Top of Input for this task
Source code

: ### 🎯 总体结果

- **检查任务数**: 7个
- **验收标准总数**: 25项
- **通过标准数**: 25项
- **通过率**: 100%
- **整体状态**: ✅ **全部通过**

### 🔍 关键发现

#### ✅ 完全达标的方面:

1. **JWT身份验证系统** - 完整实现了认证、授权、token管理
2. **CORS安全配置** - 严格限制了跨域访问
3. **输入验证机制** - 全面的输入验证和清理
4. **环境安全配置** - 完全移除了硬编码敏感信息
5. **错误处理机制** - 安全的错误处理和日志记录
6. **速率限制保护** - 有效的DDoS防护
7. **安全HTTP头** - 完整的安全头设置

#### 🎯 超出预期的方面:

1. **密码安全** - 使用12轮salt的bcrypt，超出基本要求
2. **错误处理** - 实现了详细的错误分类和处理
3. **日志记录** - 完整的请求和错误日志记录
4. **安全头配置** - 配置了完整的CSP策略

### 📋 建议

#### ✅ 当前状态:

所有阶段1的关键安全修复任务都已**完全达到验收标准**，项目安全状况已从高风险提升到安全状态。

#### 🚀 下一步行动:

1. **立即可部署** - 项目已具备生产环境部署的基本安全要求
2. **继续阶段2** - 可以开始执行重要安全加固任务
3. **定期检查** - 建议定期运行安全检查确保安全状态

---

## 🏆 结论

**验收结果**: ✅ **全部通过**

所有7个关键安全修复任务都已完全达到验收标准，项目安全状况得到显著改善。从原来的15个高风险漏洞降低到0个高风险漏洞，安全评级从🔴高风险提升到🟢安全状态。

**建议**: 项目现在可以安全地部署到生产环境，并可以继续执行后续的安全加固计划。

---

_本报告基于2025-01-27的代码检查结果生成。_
Bottom of Input for this task
Write out the whole listing again. Match it word for word.

Exercise solution >>
Source code

: ### 🎯 总体结果

- **检查任务数**: 7个
- **验收标准总数**: 25项
- **通过标准数**: 25项
- **通过率**: 100%
- **整体状态**: ✅ **全部通过**

### 🔍 关键发现

#### ✅ 完全达标的方面:

1. **JWT身份验证系统** - 完整实现了认证、授权、token管理
2. **CORS安全配置** - 严格限制了跨域访问
3. **输入验证机制** - 全面的输入验证和清理
4. **环境安全配置** - 完全移除了硬编码敏感信息
5. **错误处理机制** - 安全的错误处理和日志记录
6. **速率限制保护** - 有效的DDoS防护
7. **安全HTTP头** - 完整的安全头设置

#### 🎯 超出预期的方面:

1. **密码安全** - 使用12轮salt的bcrypt，超出基本要求
2. **错误处理** - 实现了详细的错误分类和处理
3. **日志记录** - 完整的请求和错误日志记录
4. **安全头配置** - 配置了完整的CSP策略

### 📋 建议

#### ✅ 当前状态:

所有阶段1的关键安全修复任务都已**完全达到验收标准**，项目安全状况已从高风险提升到安全状态。

#### 🚀 下一步行动:

1. **立即可部署** - 项目已具备生产环境部署的基本安全要求
2. **继续阶段2** - 可以开始执行重要安全加固任务
3. **定期检查** - 建议定期运行安全检查确保安全状态

---

## 🏆 结论

**验收结果**: ✅ **全部通过**

所有7个关键安全修复任务都已完全达到验收标准，项目安全状况得到显著改善。从原来的15个高风险漏洞降低到0个高风险漏洞，安全评级从🔴高风险提升到🟢安全状态。

**建议**: 项目现在可以安全地部署到生产环境，并可以继续执行后续的安全加固计划。

---

_本报告基于2025-01-27的代码检查结果生成。_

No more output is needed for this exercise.